• **TASK DIRECTIONS**
Scan the entries and copy each line where the word "ارتباط" is present.

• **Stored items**
-.-.-

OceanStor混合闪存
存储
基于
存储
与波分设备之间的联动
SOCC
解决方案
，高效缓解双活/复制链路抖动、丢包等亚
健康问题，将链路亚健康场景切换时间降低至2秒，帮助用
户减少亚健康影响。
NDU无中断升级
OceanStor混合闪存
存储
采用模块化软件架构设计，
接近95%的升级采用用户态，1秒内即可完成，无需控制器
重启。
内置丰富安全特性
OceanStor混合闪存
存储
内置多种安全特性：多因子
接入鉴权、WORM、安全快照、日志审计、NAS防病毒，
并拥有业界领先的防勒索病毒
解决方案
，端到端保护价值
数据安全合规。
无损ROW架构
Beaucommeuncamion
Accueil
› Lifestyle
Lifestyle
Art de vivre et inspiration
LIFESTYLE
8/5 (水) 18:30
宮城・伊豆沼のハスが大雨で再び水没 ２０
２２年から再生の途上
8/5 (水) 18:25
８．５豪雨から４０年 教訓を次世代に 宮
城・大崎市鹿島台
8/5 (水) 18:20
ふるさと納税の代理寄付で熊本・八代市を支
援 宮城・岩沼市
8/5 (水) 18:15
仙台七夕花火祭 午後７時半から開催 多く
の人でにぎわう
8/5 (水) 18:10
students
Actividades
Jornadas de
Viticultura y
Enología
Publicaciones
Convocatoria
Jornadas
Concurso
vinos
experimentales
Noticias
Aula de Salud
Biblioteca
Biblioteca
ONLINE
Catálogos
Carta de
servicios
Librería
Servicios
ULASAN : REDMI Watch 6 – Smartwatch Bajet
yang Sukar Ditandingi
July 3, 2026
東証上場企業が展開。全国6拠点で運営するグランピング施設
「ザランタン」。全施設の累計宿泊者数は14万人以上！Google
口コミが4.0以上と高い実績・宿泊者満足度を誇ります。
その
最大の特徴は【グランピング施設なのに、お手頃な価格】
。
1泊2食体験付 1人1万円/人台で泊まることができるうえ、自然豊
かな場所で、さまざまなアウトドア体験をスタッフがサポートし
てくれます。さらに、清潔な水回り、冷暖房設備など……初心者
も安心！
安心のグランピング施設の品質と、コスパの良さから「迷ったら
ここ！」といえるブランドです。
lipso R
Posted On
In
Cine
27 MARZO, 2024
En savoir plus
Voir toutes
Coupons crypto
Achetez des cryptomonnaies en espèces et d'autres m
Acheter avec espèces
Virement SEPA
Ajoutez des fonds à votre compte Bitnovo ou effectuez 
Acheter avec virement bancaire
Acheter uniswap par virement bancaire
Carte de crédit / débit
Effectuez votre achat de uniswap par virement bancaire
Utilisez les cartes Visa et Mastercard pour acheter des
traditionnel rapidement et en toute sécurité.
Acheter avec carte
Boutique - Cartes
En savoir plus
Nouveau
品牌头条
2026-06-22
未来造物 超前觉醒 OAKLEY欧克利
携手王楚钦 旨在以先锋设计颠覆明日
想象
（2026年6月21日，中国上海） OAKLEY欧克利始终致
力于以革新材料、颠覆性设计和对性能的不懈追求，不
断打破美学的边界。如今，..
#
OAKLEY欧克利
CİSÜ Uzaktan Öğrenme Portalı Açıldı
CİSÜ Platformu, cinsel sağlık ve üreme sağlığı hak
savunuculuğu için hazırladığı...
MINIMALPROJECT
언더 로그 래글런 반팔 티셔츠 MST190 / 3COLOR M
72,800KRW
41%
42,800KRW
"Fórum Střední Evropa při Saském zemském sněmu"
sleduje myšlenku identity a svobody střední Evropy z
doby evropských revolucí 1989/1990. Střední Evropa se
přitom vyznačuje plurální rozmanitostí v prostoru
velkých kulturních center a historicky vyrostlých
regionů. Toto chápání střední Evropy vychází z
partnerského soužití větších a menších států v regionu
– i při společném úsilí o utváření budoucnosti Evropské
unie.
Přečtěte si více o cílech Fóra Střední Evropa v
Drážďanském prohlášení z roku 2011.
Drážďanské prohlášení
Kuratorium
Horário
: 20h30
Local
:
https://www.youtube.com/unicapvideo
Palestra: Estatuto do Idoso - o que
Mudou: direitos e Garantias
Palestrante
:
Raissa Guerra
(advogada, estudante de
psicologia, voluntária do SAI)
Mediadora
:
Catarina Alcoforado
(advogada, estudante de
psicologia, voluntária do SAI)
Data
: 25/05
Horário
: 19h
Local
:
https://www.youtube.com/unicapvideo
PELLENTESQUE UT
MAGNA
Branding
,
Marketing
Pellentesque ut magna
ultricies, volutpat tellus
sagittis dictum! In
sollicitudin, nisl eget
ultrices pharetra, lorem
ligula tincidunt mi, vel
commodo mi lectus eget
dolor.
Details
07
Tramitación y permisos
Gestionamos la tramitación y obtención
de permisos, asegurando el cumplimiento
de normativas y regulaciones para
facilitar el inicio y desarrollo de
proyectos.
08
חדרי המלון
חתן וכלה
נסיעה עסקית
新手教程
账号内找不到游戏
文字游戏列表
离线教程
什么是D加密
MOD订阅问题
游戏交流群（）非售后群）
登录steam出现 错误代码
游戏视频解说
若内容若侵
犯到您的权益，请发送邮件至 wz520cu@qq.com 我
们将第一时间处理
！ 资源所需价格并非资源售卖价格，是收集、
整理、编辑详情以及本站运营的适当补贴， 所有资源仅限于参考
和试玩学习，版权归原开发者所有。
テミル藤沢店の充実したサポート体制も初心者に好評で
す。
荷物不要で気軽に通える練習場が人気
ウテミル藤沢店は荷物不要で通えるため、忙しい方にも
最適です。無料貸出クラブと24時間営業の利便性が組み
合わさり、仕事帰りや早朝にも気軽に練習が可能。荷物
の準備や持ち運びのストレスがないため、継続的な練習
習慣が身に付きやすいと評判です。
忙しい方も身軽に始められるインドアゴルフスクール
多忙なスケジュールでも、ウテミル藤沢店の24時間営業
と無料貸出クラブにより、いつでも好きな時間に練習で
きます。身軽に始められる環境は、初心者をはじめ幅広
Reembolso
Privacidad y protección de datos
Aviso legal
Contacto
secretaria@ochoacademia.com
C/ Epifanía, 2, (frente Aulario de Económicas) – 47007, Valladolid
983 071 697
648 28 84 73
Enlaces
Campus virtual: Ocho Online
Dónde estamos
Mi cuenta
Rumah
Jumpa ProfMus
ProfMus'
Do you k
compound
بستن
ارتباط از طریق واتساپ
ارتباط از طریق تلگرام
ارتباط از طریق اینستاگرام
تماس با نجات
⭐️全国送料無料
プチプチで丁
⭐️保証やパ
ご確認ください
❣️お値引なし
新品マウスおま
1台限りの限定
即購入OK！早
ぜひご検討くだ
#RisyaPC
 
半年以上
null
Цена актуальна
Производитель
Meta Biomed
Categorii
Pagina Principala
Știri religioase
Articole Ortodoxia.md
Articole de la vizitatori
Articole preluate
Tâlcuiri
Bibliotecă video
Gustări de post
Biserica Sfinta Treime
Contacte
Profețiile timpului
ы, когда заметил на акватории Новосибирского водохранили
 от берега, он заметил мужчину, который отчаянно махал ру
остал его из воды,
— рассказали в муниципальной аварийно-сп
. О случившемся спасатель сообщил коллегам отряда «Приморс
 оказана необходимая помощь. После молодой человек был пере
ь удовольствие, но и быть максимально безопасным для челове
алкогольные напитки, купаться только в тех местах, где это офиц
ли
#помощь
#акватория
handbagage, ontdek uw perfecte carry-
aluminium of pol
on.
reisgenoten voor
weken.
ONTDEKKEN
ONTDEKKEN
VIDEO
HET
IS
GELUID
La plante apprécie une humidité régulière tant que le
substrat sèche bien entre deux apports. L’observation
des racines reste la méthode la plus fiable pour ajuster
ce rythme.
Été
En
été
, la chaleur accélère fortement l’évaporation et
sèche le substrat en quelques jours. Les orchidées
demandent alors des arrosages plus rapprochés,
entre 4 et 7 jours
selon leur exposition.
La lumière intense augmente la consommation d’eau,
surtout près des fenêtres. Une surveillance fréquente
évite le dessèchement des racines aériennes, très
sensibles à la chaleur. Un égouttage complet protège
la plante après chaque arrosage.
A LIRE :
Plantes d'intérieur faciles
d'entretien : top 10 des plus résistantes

-.-.-

• **WRITTEN RESPONSE**
ارتباط از طریق واتساپ
ارتباط از طریق تلگرام
ارتباط از طریق اینستاگرام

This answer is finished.